- Problem -
Copy every line in the listing that contains "readIndex".

- Provided entries -
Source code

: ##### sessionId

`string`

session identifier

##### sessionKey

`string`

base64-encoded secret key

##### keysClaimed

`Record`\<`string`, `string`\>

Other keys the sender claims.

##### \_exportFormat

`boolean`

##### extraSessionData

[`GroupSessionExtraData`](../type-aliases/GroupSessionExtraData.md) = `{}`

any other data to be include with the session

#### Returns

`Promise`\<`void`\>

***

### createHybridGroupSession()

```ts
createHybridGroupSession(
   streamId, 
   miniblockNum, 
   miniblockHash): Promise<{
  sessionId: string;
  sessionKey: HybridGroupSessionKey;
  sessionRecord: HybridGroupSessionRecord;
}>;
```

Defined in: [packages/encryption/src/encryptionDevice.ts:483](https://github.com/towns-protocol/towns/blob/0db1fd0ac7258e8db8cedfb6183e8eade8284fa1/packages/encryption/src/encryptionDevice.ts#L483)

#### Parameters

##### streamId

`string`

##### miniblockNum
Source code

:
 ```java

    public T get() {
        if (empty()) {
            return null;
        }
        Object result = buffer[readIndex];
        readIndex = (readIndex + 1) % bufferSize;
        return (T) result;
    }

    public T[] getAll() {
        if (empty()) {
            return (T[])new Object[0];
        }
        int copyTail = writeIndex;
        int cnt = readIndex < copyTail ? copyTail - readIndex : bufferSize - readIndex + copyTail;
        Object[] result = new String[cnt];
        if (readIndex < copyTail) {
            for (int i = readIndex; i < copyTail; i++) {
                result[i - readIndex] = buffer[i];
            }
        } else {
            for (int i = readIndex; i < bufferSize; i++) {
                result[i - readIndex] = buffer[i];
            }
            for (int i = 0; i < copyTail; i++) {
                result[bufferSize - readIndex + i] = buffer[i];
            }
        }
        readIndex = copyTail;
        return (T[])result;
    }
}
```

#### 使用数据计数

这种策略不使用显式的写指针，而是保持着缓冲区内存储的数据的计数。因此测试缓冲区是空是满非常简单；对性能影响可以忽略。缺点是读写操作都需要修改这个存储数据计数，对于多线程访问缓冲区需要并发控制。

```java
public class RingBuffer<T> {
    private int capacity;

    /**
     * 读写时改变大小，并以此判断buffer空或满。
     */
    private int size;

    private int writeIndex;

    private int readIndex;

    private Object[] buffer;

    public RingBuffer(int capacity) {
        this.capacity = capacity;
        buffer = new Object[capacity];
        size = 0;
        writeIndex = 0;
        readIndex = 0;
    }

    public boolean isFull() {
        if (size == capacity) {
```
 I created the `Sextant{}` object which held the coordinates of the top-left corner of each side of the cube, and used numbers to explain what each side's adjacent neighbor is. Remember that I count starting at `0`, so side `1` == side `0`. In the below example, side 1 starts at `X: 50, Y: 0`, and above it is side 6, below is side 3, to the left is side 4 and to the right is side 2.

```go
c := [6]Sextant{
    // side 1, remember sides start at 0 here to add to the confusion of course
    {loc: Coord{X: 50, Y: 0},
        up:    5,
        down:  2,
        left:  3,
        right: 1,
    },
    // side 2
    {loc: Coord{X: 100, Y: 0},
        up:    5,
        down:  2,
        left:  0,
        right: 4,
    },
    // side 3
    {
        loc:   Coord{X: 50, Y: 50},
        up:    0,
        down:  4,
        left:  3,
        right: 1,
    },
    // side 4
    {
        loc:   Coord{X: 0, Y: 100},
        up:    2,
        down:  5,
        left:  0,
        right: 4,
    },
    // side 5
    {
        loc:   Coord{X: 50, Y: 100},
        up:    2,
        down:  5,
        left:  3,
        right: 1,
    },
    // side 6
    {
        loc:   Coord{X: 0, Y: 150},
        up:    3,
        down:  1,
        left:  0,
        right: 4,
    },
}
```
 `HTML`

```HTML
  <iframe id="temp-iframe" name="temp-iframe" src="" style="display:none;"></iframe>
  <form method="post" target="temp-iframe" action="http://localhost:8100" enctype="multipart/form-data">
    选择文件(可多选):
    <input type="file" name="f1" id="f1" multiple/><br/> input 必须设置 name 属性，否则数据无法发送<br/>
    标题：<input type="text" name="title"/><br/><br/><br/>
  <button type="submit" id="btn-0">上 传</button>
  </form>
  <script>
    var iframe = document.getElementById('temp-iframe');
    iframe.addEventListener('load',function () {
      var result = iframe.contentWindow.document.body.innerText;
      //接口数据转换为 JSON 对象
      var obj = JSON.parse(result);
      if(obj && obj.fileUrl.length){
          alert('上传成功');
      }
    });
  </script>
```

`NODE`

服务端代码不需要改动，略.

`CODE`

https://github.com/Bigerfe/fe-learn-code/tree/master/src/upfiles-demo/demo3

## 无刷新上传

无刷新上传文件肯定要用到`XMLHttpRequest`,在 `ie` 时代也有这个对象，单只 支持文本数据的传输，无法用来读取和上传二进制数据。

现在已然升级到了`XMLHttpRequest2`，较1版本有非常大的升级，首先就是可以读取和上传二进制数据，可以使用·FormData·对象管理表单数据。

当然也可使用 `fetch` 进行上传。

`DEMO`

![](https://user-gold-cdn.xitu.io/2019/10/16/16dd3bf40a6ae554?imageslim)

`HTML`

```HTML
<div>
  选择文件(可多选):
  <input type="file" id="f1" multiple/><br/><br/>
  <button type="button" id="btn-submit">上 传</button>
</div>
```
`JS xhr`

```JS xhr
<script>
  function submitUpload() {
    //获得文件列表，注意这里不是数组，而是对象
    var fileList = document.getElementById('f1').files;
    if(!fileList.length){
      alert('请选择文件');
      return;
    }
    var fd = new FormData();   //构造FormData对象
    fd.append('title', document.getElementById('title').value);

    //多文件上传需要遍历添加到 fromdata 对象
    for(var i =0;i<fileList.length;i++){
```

- Problem solution -
        Object result = buffer[readIndex];
        readIndex = (readIndex + 1) % bufferSize;
        int cnt = readIndex < copyTail ? copyTail - readIndex : bufferSize - readIndex + copyTail;
        if (readIndex < copyTail) {
            for (int i = readIndex; i < copyTail; i++) {
                result[i - readIndex] = buffer[i];
            for (int i = readIndex; i < bufferSize; i++) {
                result[i - readIndex] = buffer[i];
                result[bufferSize - readIndex + i] = buffer[i];
        readIndex = copyTail;
    private int readIndex;
        readIndex = 0;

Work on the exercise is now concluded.